Bagian - 21

50.9K 3.3K 75
                                    


"Fabian?" Devika memanggil Fabian, pria itu tampak serius memandang leptopnya, sesekali pria itu mengetikkan suatu kalimat di sana.

"Hhmm?"

"Ayah menyuruhku pulang malam ini," ujarnya, sedikit kurang yakin Fabian mengijinkannya pergi. Beberapa hari terakhir ini hubungan keduanya kembali membaik. Devika cukup sabar menjalani ikatan yang tak menentu itu. Kadang mereka baikan, terkadang lagi saling marah dan berujung tidak bercakapan. Adam, ayahnya itu tadi sore menghubunginya. Ayahnya meminta Devika pulang, karena ada sesuatu yang ingin beliau katakan.

Fabian mendongak, wajah datarnya selalu tampan dalam segala kondisi. ''Sekarang?"

Devika mengangguk. ''Iya. Boleh?"

Fabian menutup leptopnya kemudian meletakkannya di atas meja di samping tempat tidur. Pria itu turun dari ranjang, berdiri di hadapan Devika.

''Aku akan mengantarmu," katanya. "Sebentar aku ganti baju dulu"

***

''Kapan kau mulai bekerja?" Fabian bertanya, mereka saat ini sedang dalam perjalanan ke rumah Devika. Fabian menyelip mobil di depannya dengan mudah, kemudian kembali melaju normal.

Dua hari yang lalu--setelah penantian Devika yang lumayan panjang-- akhirnya salah saru perusahaan tempatnya melemparkan lamaran meneleponnya. Tadi pagi ia interview dan diterima.

"Senin depan."

"Aku masih bingung kenapa kau tidak mau bekerja di perusahaanku." Fabian fokus menyetir, sesekali kepalanya menoleh menatap ke arah Devika yang duduk di sebelahnya.

Fabian sudah berulang kali menyuruh Devika berkerja dengannya namun wanita itu menolak. Fabian tidak memaksa.

"Aku nggak mau nanti dibilang bisa bekerja di kantor kamu karena ada kamu di sana." Devika nyatanya tidak suka dipandang rendah. Dia merasa punya kemampuan, tanpa bantuan orang yang dikenalnya ia yakin kalau bisa dapat pekerjaan.

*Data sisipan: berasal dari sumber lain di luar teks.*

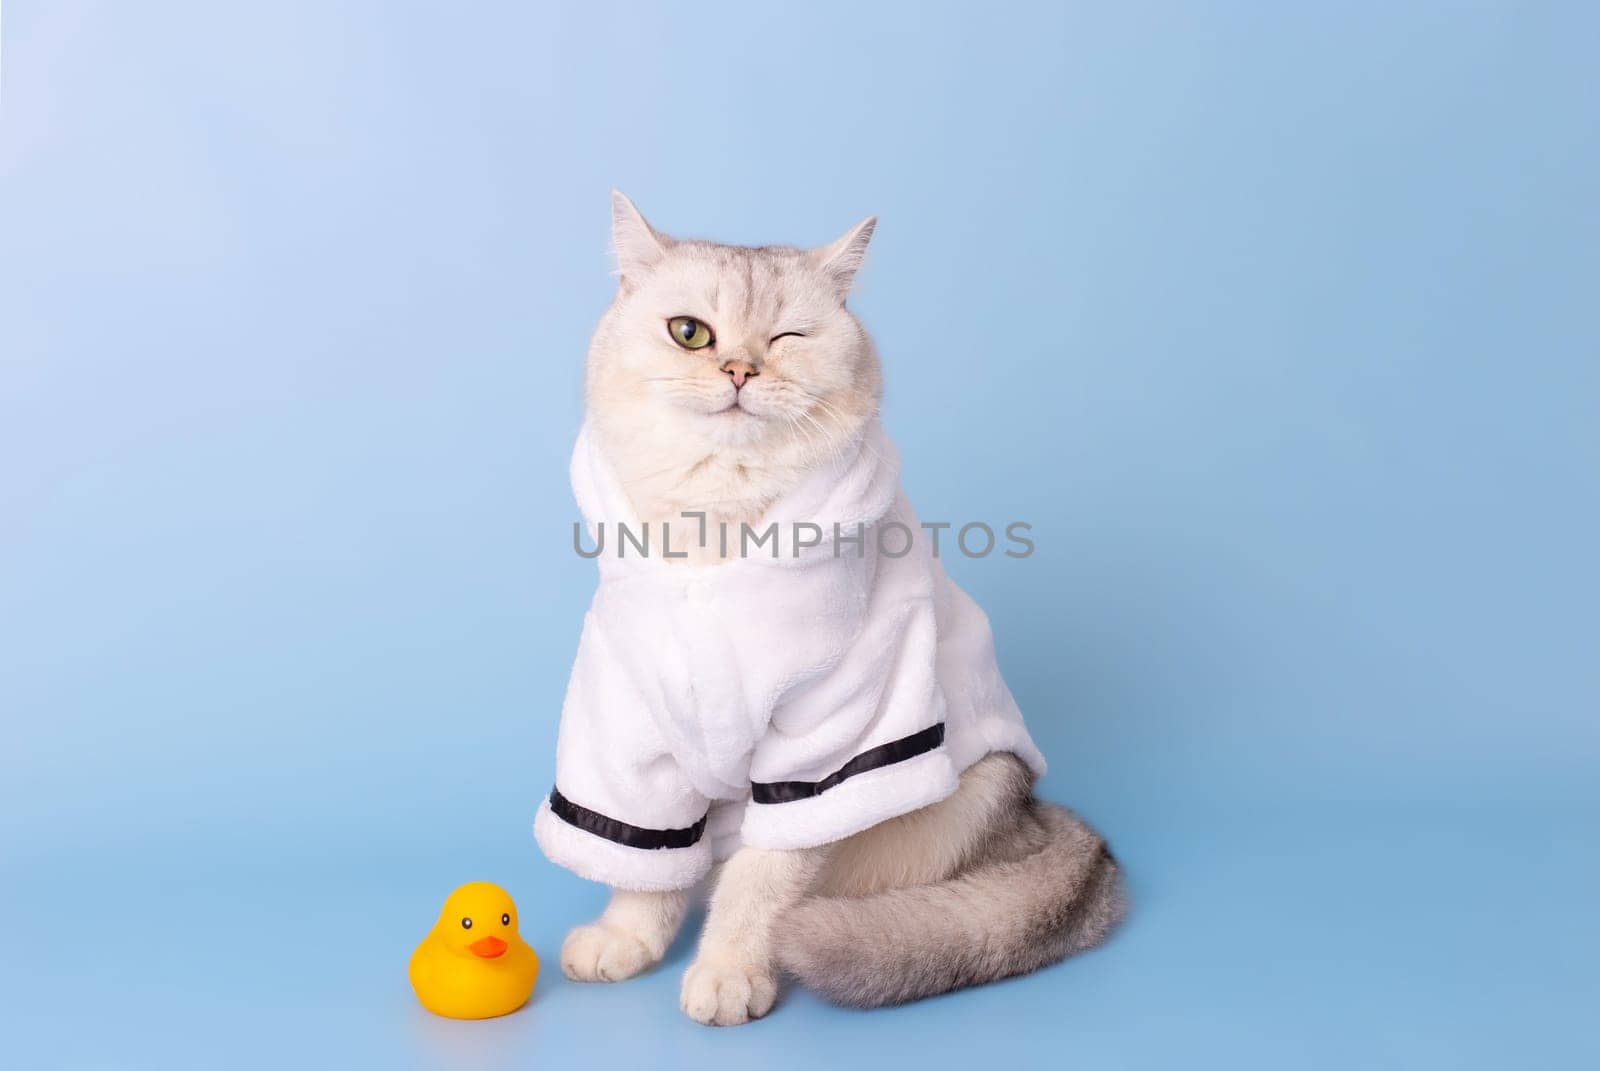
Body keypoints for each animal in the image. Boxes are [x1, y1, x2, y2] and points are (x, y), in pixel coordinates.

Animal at [537, 189, 1126, 1018]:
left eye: (787, 336)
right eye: (690, 333)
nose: (739, 369)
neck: (716, 523)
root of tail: (1039, 819)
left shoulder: (823, 743)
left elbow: (761, 883)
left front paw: (729, 971)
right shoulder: (624, 735)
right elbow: (642, 864)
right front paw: (628, 936)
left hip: (953, 799)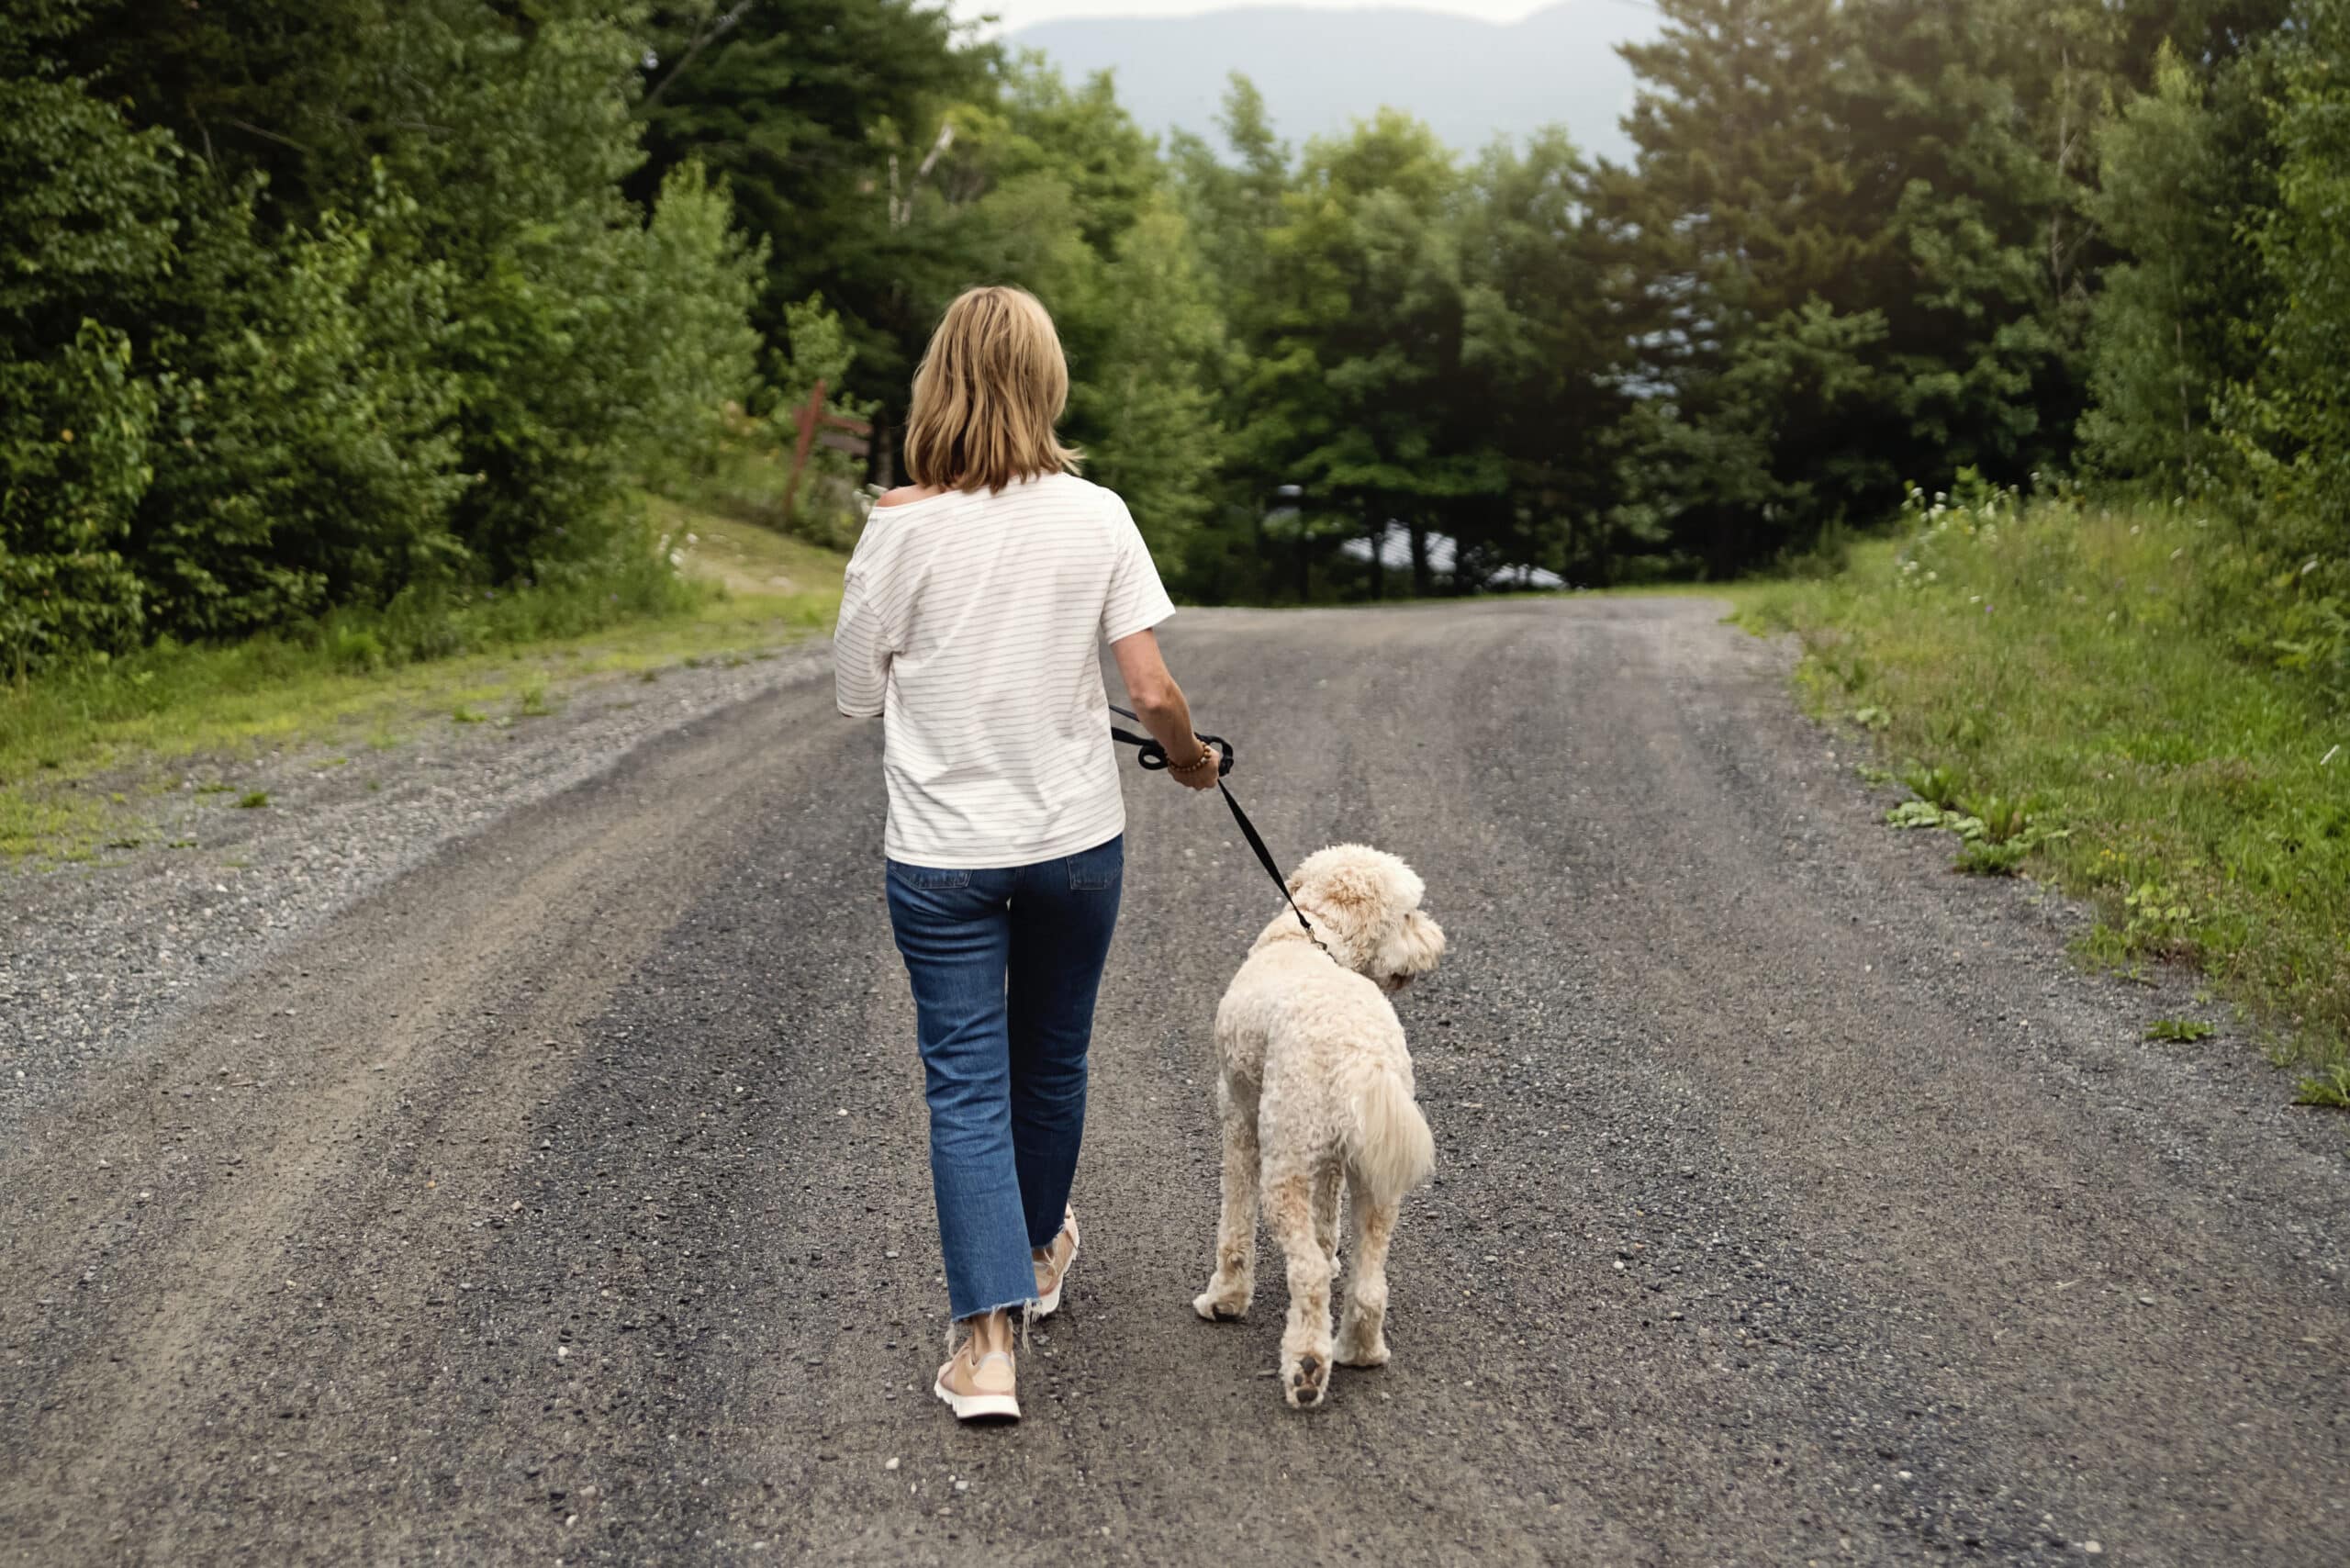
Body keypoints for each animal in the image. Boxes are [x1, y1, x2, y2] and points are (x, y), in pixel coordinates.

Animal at [1203, 846, 1438, 1410]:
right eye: (1407, 915)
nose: (1435, 942)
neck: (1315, 934)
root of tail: (1360, 1053)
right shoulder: (1331, 1158)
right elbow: (1327, 1224)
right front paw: (1332, 1255)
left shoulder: (1240, 1120)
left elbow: (1235, 1226)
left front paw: (1225, 1299)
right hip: (1375, 1176)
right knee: (1370, 1283)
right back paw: (1360, 1351)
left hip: (1284, 1165)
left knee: (1305, 1273)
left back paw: (1307, 1369)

"Bukan karena tidak suka terus melihatku, kan?"

"Hah?"

''Dari sore, malam dan bangun pagi kau selalu melihat wajahku. Mungkin kau tidak senang?" Fabian menoleh lagi, menanti apa yang akan dikatakan oleh Devika, tapi perempuan itu hanya memandangnya dengan diam. Tidak tahu harus mengucapkan apa, hanya wajahnya yang memerah yang bisa menjadi indikasi akan kebenaran perkataan Fabian. Tapi bukan karena tidak senang akan keberadaan pria itu. Bukan. Yang menjadi masalahnya adalah kalau Fabian terus berada di sekitarnya, Devika tidak akan bisa fokus bekerja.

Fabian adalah kelemahannya.

"Sampai." Fabian mematikan mesin mobil beberapa saat kemudian. Ia sengaja tidak masuk ke halaman rumah Devika, saat ini bertemu dengan Adam bukan hal yang bagus baginya. Konspirasi pria paruh baya itu dan pegawainya membuat Fabian tak lagi suka pada Adam. Ia sangat membenci penghianatan. Jika bukan karena melihat Devika, Fabian sudah membuat perhitungan keras pada Adam. Ia tidak main-main dengan emosinya.

Tapi Devika pasti sedih bila ayahnya terluka. Bayangan Devika menangis sudah mampu membuat hatinya gusar. Semakin hari dirinya mendapati bahwa hatinya melembut terhadap wanita tersebut. Perasaan ingin melindungi, menyayangi dan menjadikan Devika miliknya kerap menghantui pikirannya.

Yang bisa dilakukannya sekarang hanya mengawasi tindak-tanduk Adam. Jangan sampai ia kecolongan dan membiarkan rencana busuk pria itu mengganggu bisnisnya.

Devika membuka seat beltnya, ia hendak turun tapi tangan Fabian memegang sikunya. "Tunggu, Devika."

Perempuan itu mengurungkan niatnya yang akan keluar dari mobil, ia menatap Fabian.